What the task asks:
Word for word, repeat all of the entries below.
┄┄┄┄┄┄┄┄┄┄
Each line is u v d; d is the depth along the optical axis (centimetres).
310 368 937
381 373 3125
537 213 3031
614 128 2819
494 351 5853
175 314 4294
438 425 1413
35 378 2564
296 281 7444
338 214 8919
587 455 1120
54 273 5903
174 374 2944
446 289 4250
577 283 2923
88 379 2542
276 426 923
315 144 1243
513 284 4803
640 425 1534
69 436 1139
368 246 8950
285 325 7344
┄┄┄┄┄┄┄┄┄┄
Completed exercise:
Each line is u v d; d is the depth along the optical axis (centimetres).
310 368 937
381 373 3125
537 213 3031
614 128 2819
494 351 5853
175 314 4294
438 425 1413
35 378 2564
296 281 7444
338 214 8919
587 455 1120
54 273 5903
174 374 2944
446 289 4250
577 283 2923
88 379 2542
276 426 923
315 144 1243
513 284 4803
640 425 1534
69 436 1139
368 246 8950
285 325 7344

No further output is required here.